With awe, here and there, we perceive indeed something of the finger of G-d himself, beckoning us nearer… even sometimes seeming to guide us towards another discovery in the tradition, in the Bible: another light of understanding is lit up.  (This is described in the book, “The Unknown Secret of the Bible”.)   There is the distinct feeling: G-d wants me, even me – He is waiting, drawing me on.

Does He really mean us to peer over the edge of our world?  Indeed yes, so as to be nearer to Him.  We know that all we really see is but  the hem of the glory of G-d-immanent in His works: only a tiny spark of G-d Himself.

Modern western man – by his science and  technology – is increasing the area of choice, of l’arbitraire (Bergson) at ever-increasing pace.  This dynamism is inescapable. 

It is the creative force implanted by G-d in man – but cut loose from the balancing bonds of the wisdom law, it is the serpent force run riot.  The sum of all mankind’s goodwill is thrown into the balance: the unwitting result is chaos, and the Bomb.

The solution lies in Teshuvah, in the return to the teachings of the Bible.

This book is a signpost for modern man – particularly  the Jew who is despairing in the world he has made for himself and for his children.  It points the beginning of the way back to lost absolute values.

A Plea
Today, there is a new generation of Jews engaged in the loving search of the holy text.  We have caught a fleeting glimpse of the avalanche of new discoveries by means of Codes and Kabbalistic Research, described in “The Unknown Secret”.
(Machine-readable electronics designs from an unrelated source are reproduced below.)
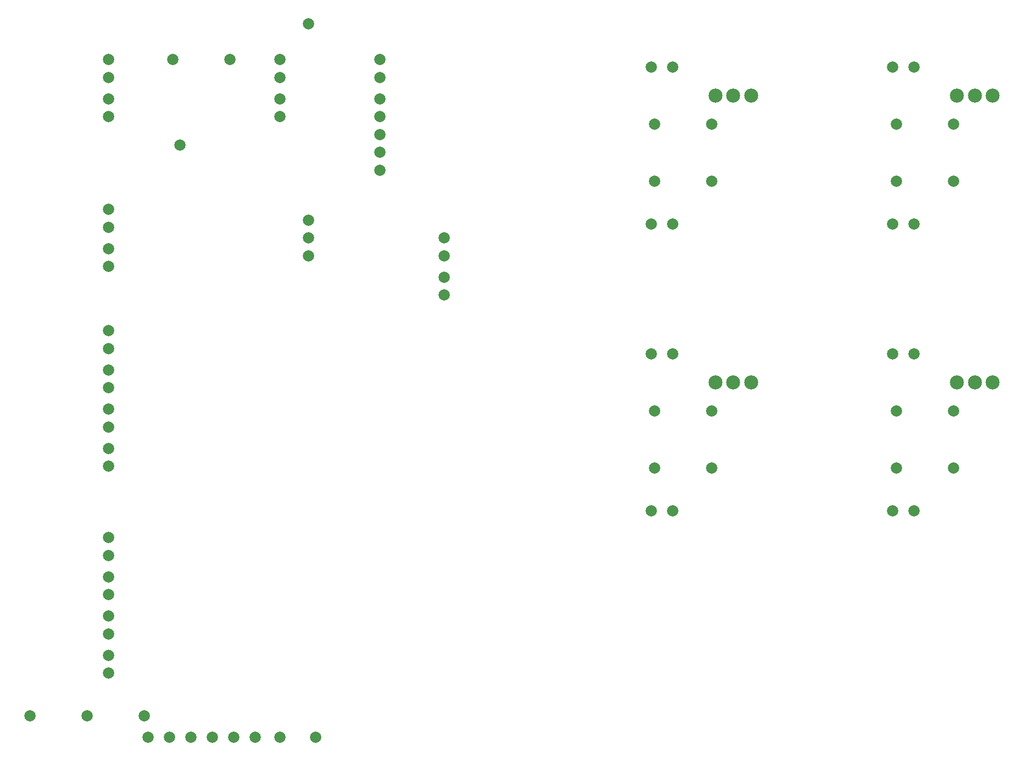
<source format=gbr>
G04 #@! TF.FileFunction,Copper,L1,Top,Signal*
%FSLAX46Y46*%
G04 Gerber Fmt 4.6, Leading zero omitted, Abs format (unit mm)*
G04 Created by KiCad (PCBNEW 4.0.1-stable) date 1/13/2016 10:53:09 PM*
%MOMM*%
G01*
G04 APERTURE LIST*
%ADD10C,0.100000*%
%ADD11C,1.998980*%
%ADD12C,2.499360*%
G04 APERTURE END LIST*
D10*
D11*
X69850000Y-143510000D03*
X68580000Y-51435000D03*
X68580000Y-54610000D03*
X68580000Y-57785000D03*
X68580000Y-16510000D03*
X45720000Y-38100000D03*
X44450000Y-22860000D03*
X54610000Y-22860000D03*
X63500000Y-143510000D03*
X63500000Y-33020000D03*
X63500000Y-29845000D03*
X63500000Y-26035000D03*
X63500000Y-22860000D03*
X29210000Y-139700000D03*
X19050000Y-139700000D03*
X55245000Y-143510000D03*
X59055000Y-143510000D03*
X39370000Y-139700000D03*
X29210000Y-139700000D03*
X47625000Y-143510000D03*
X51435000Y-143510000D03*
X33020000Y-33020000D03*
X33020000Y-29845000D03*
X33020000Y-26035000D03*
X33020000Y-22860000D03*
X33020000Y-132080000D03*
X33020000Y-128905000D03*
X33020000Y-125095000D03*
X33020000Y-121920000D03*
X33020000Y-118110000D03*
X33020000Y-114935000D03*
X33020000Y-111125000D03*
X33020000Y-107950000D03*
X33020000Y-81280000D03*
X33020000Y-78105000D03*
X33020000Y-74295000D03*
X33020000Y-71120000D03*
X33020000Y-95250000D03*
X33020000Y-92075000D03*
X33020000Y-88265000D03*
X33020000Y-85090000D03*
X33020000Y-95250000D03*
X33020000Y-92075000D03*
X33020000Y-88265000D03*
X33020000Y-85090000D03*
X129505000Y-103180000D03*
X133315000Y-103180000D03*
X129505000Y-75240000D03*
X133315000Y-75240000D03*
X130140000Y-85400000D03*
X130140000Y-95560000D03*
X140300000Y-85400000D03*
X140300000Y-95560000D03*
D12*
X140935000Y-80320000D03*
X144110000Y-80320000D03*
X147285000Y-80320000D03*
X183935000Y-80320000D03*
X187110000Y-80320000D03*
X190285000Y-80320000D03*
D11*
X183300000Y-85400000D03*
X183300000Y-95560000D03*
X173140000Y-85400000D03*
X173140000Y-95560000D03*
X172505000Y-75240000D03*
X176315000Y-75240000D03*
X172505000Y-103180000D03*
X176315000Y-103180000D03*
X172505000Y-52180000D03*
X176315000Y-52180000D03*
X172505000Y-24240000D03*
X176315000Y-24240000D03*
X173140000Y-34400000D03*
X173140000Y-44560000D03*
X183300000Y-34400000D03*
X183300000Y-44560000D03*
D12*
X183935000Y-29320000D03*
X187110000Y-29320000D03*
X190285000Y-29320000D03*
X140935000Y-29320000D03*
X144110000Y-29320000D03*
X147285000Y-29320000D03*
D11*
X140300000Y-34400000D03*
X140300000Y-44560000D03*
X130140000Y-34400000D03*
X130140000Y-44560000D03*
X129505000Y-24240000D03*
X133315000Y-24240000D03*
X129505000Y-52180000D03*
X133315000Y-52180000D03*
X33020000Y-59690000D03*
X33020000Y-56515000D03*
X33020000Y-52705000D03*
X33020000Y-49530000D03*
X33020000Y-81280000D03*
X33020000Y-78105000D03*
X33020000Y-74295000D03*
X33020000Y-71120000D03*
X40005000Y-143510000D03*
X43815000Y-143510000D03*
X81280000Y-22860000D03*
X81280000Y-26035000D03*
X81280000Y-29845000D03*
X81280000Y-33020000D03*
X81280000Y-36195000D03*
X81280000Y-39370000D03*
X81280000Y-42545000D03*
X92710000Y-54610000D03*
X92710000Y-57785000D03*
X92710000Y-61595000D03*
X92710000Y-64770000D03*
M02*

</source>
There used to be a self-imposed censorship of the Kabbalists to refuse publication of their teachings.  Most of their writings exist only in manuscript.  On the other hand, there is the crying need of our times for knowledge of the protective power of the Hidden Wisdom: for understanding nature, man, and society.

There is a need for research into the principles inherent in the text: for pooling and coordinating results; for an agreed terminology; for an ongoing bibliography of publications in the field (also indicating work in progress); for a digest of new discoveries.

Rabbi Kook writes (Light of Return, p.102): “Return – Teshuvah, will give strength and power – for the building up of the nation and its perfection, for its renaissance and the strengthening of its position…  A newly born people shall arise… that possesses the magnificence of nationhood… and recognises that the decline in the state of morality hinders literary development (and art)…  In order to improve literature (and art), the artists must first purify their souls – so that there may be an uplifting to the pure heavens of the pure literature (and music)… which flows forth from the source of Israel’s Wisdom”.

Our plea is to accept – at least as a working hypothesis – that the Bible is built on the exact system of the dynamic, purposive Wisdom Law – and to fit every discovery into that overall scheme.

The plea of the Jew of today goes even further: let us stand up and testify to the One Torah: Thirty-five years ago, even an Orthodox Jew hardly dared assert the unity of the Torah.  History, linguistics, evolutionary thinking, and so-called ‘scientific’ Bible criticism had made such inroads that few would admit that they were ‘fundamentalists’.  Doubt about the Bible had crept into the heart of the educated Jew.  Today we can stand upright again and point to the abundance of proof, even mathematical proof: the Torah is One.

Now let us assert also, with confidence and pride: Torah is All-comprehensive.  “Everything is hinted at in Torah” (Avoth 5, 22; Taanit 9b).

In complete faith, let us fulfill our destiny as Jews: to be priests to mankind!